In an interview granted to The Voice newspaper, Dr. Fomunyoh said it was a pity it has taken so long for some government officials to acknowledge the existence of a problem, talk less of a solution.
“… it has taken National Assembly Speaker Cavaye Djibril five full years to realize that thousands of people have been killed in the North West and South West Regions, that a million are now displaced either internally or as refugees and hundreds of villages and homes have been burnt or destroyed”, he said, adding “had the Speaker listened to Hon. Joseph Wirba in 2016, or had he sent parliamentary teams of inquiry into the regions all these five years or himself visited some of the areas, perhaps he would speak with more credibility on the matter.”
He reiterated his stance on the armed conflict, noting that the government’s lone choice, should be to seek an amicable solution before it gets any worse.

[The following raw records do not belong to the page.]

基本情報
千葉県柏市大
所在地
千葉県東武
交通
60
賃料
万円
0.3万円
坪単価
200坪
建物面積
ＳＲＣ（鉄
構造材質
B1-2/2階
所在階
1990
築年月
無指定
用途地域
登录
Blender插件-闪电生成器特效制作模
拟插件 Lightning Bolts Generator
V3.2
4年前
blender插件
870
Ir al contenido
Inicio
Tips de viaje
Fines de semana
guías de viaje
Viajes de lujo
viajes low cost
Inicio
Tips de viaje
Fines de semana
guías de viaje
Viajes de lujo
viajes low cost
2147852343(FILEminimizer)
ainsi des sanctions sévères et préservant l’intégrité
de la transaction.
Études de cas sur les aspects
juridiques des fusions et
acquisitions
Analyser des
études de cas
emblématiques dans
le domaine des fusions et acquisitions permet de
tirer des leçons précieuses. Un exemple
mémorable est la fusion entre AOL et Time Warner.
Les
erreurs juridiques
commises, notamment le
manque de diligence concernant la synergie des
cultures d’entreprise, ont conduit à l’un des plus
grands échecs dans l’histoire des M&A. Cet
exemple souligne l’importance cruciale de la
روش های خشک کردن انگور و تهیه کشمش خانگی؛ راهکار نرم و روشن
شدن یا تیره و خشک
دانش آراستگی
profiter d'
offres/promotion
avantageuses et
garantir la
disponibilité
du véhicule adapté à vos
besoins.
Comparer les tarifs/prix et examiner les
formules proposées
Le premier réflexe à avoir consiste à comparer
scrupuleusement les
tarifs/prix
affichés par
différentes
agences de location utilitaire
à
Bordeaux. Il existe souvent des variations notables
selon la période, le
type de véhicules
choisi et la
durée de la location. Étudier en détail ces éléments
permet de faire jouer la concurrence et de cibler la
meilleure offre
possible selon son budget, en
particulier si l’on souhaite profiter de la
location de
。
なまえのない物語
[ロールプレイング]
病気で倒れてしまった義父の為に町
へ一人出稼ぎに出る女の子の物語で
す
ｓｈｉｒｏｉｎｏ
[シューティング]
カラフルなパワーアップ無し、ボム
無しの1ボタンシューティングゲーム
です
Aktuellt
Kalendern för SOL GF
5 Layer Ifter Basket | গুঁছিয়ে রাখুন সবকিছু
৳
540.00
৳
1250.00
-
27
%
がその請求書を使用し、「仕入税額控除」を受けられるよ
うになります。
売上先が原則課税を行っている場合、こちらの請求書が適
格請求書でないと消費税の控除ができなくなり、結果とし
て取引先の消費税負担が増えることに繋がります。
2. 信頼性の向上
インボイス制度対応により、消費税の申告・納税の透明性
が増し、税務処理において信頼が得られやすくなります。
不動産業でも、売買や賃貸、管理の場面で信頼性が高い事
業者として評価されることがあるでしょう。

To him, “aiming for a military solution is a setup for failure because to win militarily, government forces will have to kill, but each person killed is a family or village or community antagonized.”
Due to the 5-year-long violence, families on both sides of the divide, Dr. Fomunyoh noted, have had and continue to have casualties. With the government having the moral duty to maintain sanity, “the right thing to do right now is to have a cease-fire, release all prisoners and detainees, and open up facilitated negotiations over the root causes of the alienation and conflict,’ he proposed.
“… in 2018, I warned that the armed conflict would have a dehumanizing effect on us all, and you can see today, the loss of life, including of children, civilians, young men, and people in uniform is fast becoming part of normalcy. We must take concrete measures to reverse course,” Dr. Fomunyoh warned.
Genuine dialogue is a must
Dr. Fomunyoh did not fail to address the 2019 Major National Dialogue held in Yaounde. The event, according to him, fell short in several regards including acknowledgment and failure to bring some stakeholders to the table.
“People,” he said, “are still yearning for their voices to be heard and their dignity and sense of belonging to be restored.”
“A crisis of this magnitude cannot be resolved by one individual, but there’s no doubt in my mind that I could make a substantive contribution to its resolution under the right circumstances and alongside other well-intentioned individuals and social and political actors,” he went on.
To this effect, he stated, “certain conditions would have to be met, several confidences building measures would have to be taken and all parties must be open to speaking frankly about the hard facts and difficult questions that now divide us.”
Among actions needed to stop the chaos, he suggested, were immediate ceasefire and cessation of hostilities, a release of political prisoners and detainees, a stop to arbitrary arrests, harassment, and extrajudicial killings, agreement on a neutral third-party facilitator who can shepherd the negotiations among the warring parties or factions, a review of the rules of engagement for security service still deployed in the two regions, and various confidence-building measures that can create an enabling environment for meaningful dialogue.
“In the past five years, the conduct of this war has engendered very hard feelings of bitterness, disaffection, and disenchantment within Anglophone communities, and any agreement that is arrived at in the course of a negotiated process would have to be sold back to the population to get their buy-in,” Dr. Fomunyoh remarked.
In response to Dr. Fomunyoh’s position, former US diplomat, Tibor Nagy said the Cameroon government continues to push to the limit. The government’s current policies, he predicted, “will speed the creation of Ambazonia.”
“‘Pacification’ means bringing peace, not scorched earth. The military approach only creates more secessionists. Past precedents prove bullets delay, not kill the peoples’ will,” he added.